In two matings, we got three black and white kids and one buckskin. All kids had a white star. Two had white belting. All had some degree of frosting. One had roaning. So we now know that Frasier caries the A a Agouti locus allele for black.
The buckskin kid is interesting because of her dark red coloration, somewhat similar to her paternal grandfather. As mentioned earlier, it is possible that modifier genes are responsible for the intensity of the red coloration.

What are the practical implications of all of this?
• First of all, black animals bred to black animals will produce only black animals (with the extremely rare exception of .breeding two goats carrying recessive red on the B or E locus)

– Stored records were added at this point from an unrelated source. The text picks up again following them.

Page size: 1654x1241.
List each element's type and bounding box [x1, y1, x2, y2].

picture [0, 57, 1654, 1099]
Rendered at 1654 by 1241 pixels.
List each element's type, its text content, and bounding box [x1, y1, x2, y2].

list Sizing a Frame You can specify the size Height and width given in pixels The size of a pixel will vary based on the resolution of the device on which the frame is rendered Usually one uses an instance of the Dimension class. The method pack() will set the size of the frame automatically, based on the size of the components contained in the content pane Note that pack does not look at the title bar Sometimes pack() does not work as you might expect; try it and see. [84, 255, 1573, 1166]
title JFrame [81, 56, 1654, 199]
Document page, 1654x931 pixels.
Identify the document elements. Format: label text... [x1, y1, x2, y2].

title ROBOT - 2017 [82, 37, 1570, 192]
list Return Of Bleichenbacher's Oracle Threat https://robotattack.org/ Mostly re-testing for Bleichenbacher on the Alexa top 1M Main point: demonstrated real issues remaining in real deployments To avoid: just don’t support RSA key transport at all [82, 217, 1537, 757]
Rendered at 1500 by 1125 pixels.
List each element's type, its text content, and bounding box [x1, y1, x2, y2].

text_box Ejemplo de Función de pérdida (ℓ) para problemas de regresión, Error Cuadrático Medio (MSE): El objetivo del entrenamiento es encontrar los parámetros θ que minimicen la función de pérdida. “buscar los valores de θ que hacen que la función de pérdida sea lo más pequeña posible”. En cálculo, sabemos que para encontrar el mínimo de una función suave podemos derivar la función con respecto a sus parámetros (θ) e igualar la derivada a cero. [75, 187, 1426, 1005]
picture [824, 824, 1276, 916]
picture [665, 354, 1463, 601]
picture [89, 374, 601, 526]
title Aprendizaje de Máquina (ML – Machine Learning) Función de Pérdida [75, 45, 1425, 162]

• Chocolate animals bred to chocolate animals will produce only chocolate and possibly black animals (with the extremely rare exception of .breeding two goats carrying recessive red on the B or E locus)
• Randomly spotted animals bred to randomly spotted animals will produce only spotted offspring.
• Animals that are solid white, tan or red can carry but not express other patterns on the Agouti locus. If bred to a black or chocolate animal, these patterns may be expressed in the offspring.
• Animals that are largely tan may be masking an Agouti locus pattern with less tan.
• Any non-black animal bred to a black animal who produces black offspring carries the A a (black) Agouti allele.
• The best way to determine if an animal carries but does not express a particular pattern is to breed that animal to a black (preferably solid black) animal.